Each line below either holds the string "tarde" or doesn't. Count those that do and give only the number.

* _Data for processing_
* * *
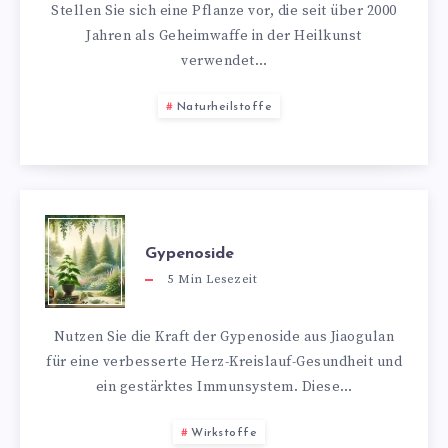
Stellen Sie sich eine Pflanze vor, die seit über 2000
Jahren als Geheimwaffe in der Heilkunst
verwendet…
Naturheilstoffe
Gypenoside
5
Min Lesezeit
Nutzen Sie die Kraft der Gypenoside aus Jiaogulan
für eine verbesserte Herz-Kreislauf-Gesundheit und
ein gestärktes Immunsystem. Diese…
Wirkstoffe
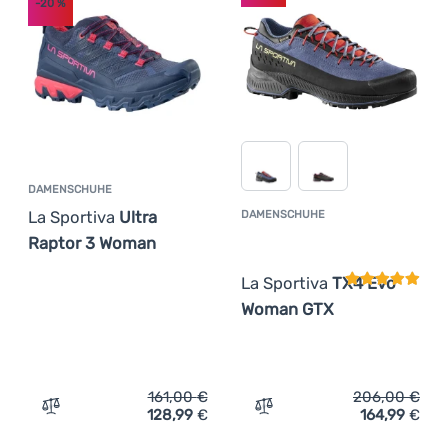
-20
%
DAMENSCHUHE
La Sportiva
Ultra
DAMENSCHUHE
Kundenbewer
Raptor 3 Woman
La Sportiva
TX4 Evo
Woman GTX
161,00
€
206,00
€
128,99
€
164,99
€
Zum Vergleich 'Damenschuhe La Sportiva Ultra Raptor 
Zum Vergleich 'Damensch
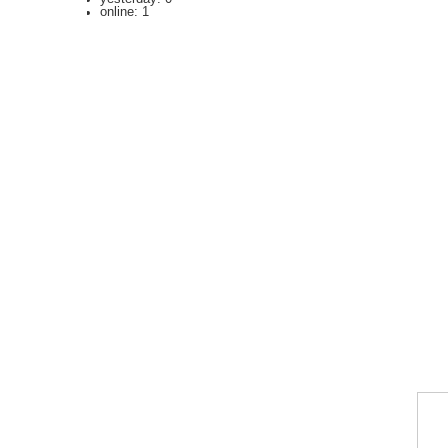
online: 1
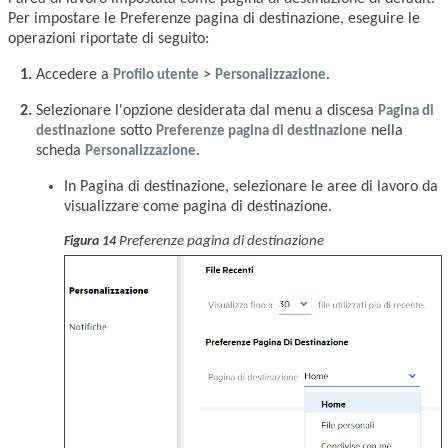
Per impostare le Preferenze pagina di destinazione, eseguire le
operazioni riportate di seguito:
Accedere a
Profilo utente
>
Personalizzazione
.
Selezionare l'opzione desiderata dal menu a discesa
Pagina di
destinazione
sotto
Preferenze pagina di destinazione
nella
scheda
Personalizzazione
.
In Pagina di destinazione, selezionare le aree di lavoro da
visualizzare come pagina di destinazione.
Preferenze pagina di destinazione
Figura 14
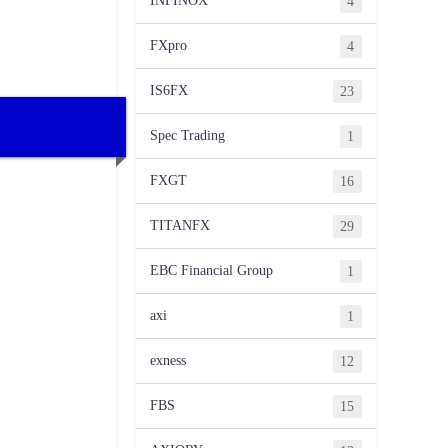
INFINOX
4
FXpro
4
IS6FX
23
Spec Trading
1
FXGT
16
TITANFX
29
EBC Financial Group
1
axi
1
exness
12
FBS
15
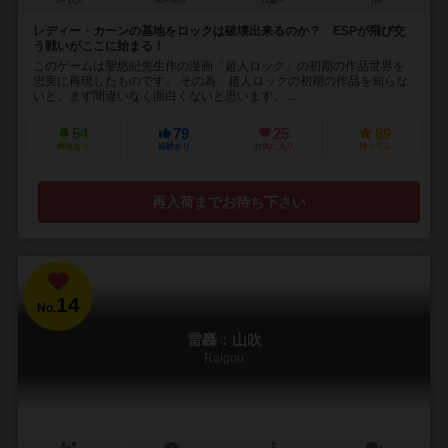
5～12人
60～80分
12歳～
7件
レディー・カーンの基地をロックは破壊出来るのか？ ESPが飛び交
う戦いがここに始まる！
このゲームは聖悠紀先生作の漫画「超人ロック」の初期の作品世界を
忠実に再現したものです。 その為、超人ロックの初期の作品を知らな
いと、まず間違いなく面白くないと思います。 ...
54
79
25
89
興味あり
経験あり
お気に入り
持ってる
再入荷までお待ち下さい
14
No.
雷轟：山吹
Raigou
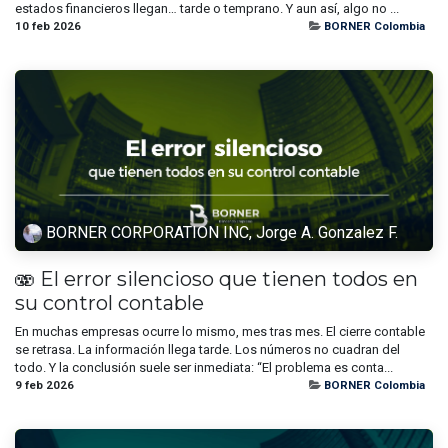
estados financieros llegan… tarde o temprano. Y aun así, algo no ...
10 feb 2026
BORNER Colombia
BORNER CORPORATION INC, Jorge A. Gonzalez F.
🫨 El error silencioso que tienen todos en
su control contable
En muchas empresas ocurre lo mismo, mes tras mes. El cierre contable
se retrasa. La información llega tarde. Los números no cuadran del
todo. Y la conclusión suele ser inmediata: “El problema es conta...
9 feb 2026
BORNER Colombia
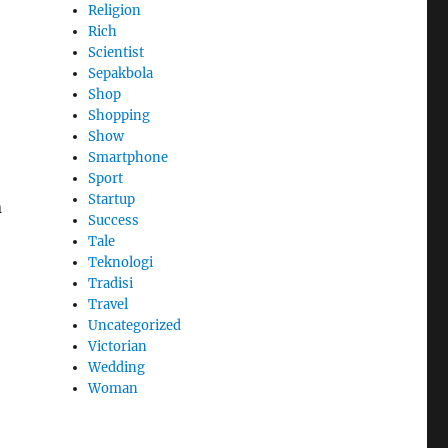
Religion
Rich
Scientist
Sepakbola
Shop
Shopping
Show
Smartphone
Sport
Startup
n
Success
Tale
Teknologi
Tradisi
Travel
Uncategorized
Victorian
Wedding
Woman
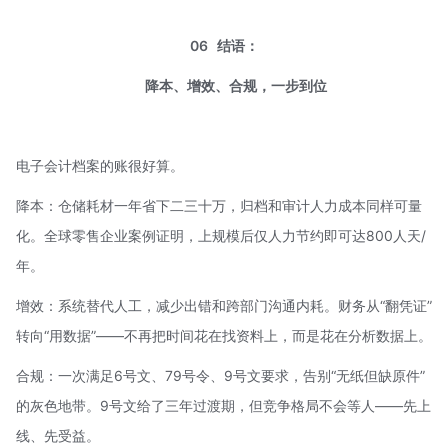
06
结语：
降本、增效、合规，一步到位
电子会计档案的账很好算。
降本：仓储耗材一年省下二三十万，归档和审计人力成本同样可量
化。全球零售企业案例证明，上规模后仅人力节约即可达800人天/
年。
增效：系统替代人工，减少出错和跨部门沟通内耗。财务从“翻凭证”
转向“用数据”——不再把时间花在找资料上，而是花在分析数据上。
合规：一次满足6号文、79号令、
9号文
要求，告别“无纸但缺原件”
的灰色地带。9号文给了三年过渡期，但竞争格局不会等人——先上
线、先受益。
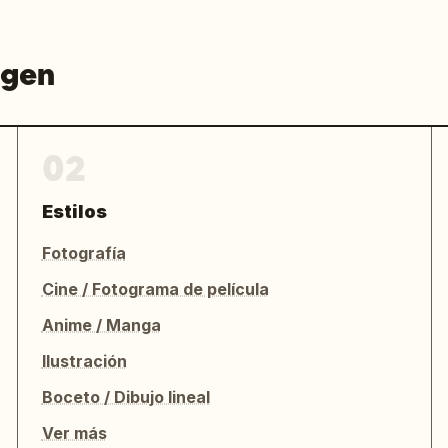
agen
02
Estilos
Fotografía
Cine / Fotograma de película
Anime / Manga
Ilustración
Boceto / Dibujo lineal
Ver más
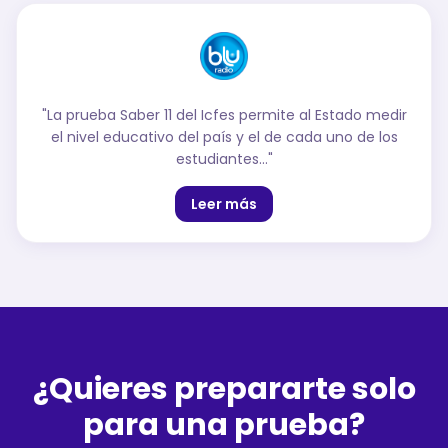
"
La prueba Saber 11 del Icfes permite al Estado medir
el nivel educativo del país y el de cada uno de los
estudiantes…
"
Leer más
¿Quieres prepararte solo
para una prueba?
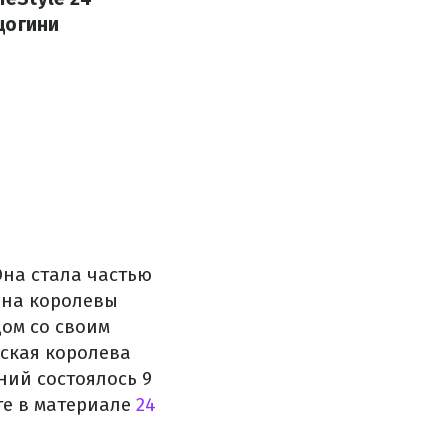
цогини
Она стала частью
ына королевы
дом со своим
нская королева
ний состоялось 9
те в материале
24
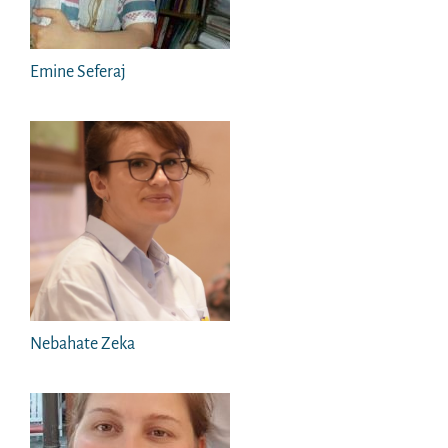
Emine Seferaj
Nebahate Zeka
* * *
* _Exercise solution_
2